Staying updated: Package managers, such as Synaptic, manage multiple incoming packages and feature a package search utility. In addition, Synaptic and other package managers, use as their source multiple and mixed repositories such as ftp or http sites, as well as network and local file systems. With a bug patch, the package manager can keep a system updated against the latest bugs and glitches. Modern package management software is capable of system-wide comprehensive upgrades to correct system bugs all in one fell swoop or get up to date.

Protocol encryption for P2P: A huge portion of internet traffic is P2P, or peer to peer and the Internet Service Providers have only two options to deal with the enormous workload. They can increase their service capacity, the expensive option, or, they used specialized system so they can throttle individual users’ BitTorrent traffic, essentially slowing the user interface to a crawl and preventing the P2P connection. Protocol Encryption works to cloak the P2P traffic and reduce the risk of the Service Provider throttling the BitTorrent traffic.

Have a serious password: Hacker attacks of passwords are surprisingly fast-acting. For instance, a four digit password can be cracked almost instantly by even the simplest class of password attack. A good, serious password includes numbers, common symbols, and letter, both upper and lower case. This way, a hacker must go through the maximum number of permutations to crack the password. If all the aforementioned elements are involved in a password, it can take until the end of time for a even a very advanced and sophisticated password attack to succeed.

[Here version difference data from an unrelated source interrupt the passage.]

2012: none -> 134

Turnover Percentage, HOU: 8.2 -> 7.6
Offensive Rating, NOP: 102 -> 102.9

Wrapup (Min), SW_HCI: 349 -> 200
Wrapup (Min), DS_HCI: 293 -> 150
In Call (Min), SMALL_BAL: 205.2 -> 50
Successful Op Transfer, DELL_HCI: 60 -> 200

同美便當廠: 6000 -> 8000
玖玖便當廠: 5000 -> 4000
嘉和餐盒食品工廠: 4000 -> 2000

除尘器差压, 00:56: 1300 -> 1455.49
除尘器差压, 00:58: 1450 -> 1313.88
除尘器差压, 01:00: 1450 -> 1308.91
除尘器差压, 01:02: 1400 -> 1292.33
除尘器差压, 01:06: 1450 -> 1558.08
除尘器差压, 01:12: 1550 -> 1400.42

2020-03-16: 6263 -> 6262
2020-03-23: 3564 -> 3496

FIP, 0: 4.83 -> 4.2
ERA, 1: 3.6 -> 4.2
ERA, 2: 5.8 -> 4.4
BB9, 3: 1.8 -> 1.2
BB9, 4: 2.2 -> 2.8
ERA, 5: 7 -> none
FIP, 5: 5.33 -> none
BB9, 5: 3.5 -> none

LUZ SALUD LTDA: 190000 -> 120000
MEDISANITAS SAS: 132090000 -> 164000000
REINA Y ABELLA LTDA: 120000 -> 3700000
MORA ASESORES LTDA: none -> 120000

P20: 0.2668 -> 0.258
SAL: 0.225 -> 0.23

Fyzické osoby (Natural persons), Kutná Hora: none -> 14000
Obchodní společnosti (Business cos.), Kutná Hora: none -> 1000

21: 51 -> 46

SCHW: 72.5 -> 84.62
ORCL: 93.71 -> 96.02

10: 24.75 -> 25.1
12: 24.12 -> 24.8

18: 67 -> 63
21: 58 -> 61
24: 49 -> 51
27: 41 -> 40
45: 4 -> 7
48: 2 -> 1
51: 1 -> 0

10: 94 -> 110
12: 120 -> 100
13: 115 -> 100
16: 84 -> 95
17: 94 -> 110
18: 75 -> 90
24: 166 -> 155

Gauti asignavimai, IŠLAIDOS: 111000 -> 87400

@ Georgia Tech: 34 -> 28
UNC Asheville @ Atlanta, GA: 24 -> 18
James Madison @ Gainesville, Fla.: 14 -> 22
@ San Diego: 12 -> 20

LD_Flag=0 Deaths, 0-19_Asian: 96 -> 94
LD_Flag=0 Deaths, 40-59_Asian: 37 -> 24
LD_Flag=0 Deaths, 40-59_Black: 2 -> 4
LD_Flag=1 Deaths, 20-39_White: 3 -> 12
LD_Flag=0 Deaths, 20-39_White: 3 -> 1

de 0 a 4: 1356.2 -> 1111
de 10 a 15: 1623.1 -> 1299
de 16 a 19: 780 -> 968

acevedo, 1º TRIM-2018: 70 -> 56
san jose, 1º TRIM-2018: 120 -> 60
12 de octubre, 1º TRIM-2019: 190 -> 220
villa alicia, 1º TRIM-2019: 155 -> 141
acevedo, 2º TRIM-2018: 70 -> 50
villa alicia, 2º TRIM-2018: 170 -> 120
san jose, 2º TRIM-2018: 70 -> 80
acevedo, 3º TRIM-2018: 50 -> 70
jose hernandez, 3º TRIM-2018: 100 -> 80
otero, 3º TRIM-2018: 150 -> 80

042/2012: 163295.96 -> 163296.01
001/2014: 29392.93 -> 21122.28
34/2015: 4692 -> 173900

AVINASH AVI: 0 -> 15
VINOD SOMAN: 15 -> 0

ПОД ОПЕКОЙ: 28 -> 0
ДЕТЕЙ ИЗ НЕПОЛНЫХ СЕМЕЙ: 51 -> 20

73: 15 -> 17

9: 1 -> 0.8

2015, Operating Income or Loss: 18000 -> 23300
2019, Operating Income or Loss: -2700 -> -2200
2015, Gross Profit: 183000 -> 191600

Use Linux: Linux is an open source code based operating system and is an alternative to Microsoft’s Windows. It differs from Windows in that the source code is open and therefore constantly updated and improved with the users interests in mind and without any central control or profit driven motivations. Linux Security Modules, or LSMs, allow Linux systems to use multiple security modules and implement a mandatory access control module. This results in hooks or up calls when any sensitive system is accessed controls access on a user level.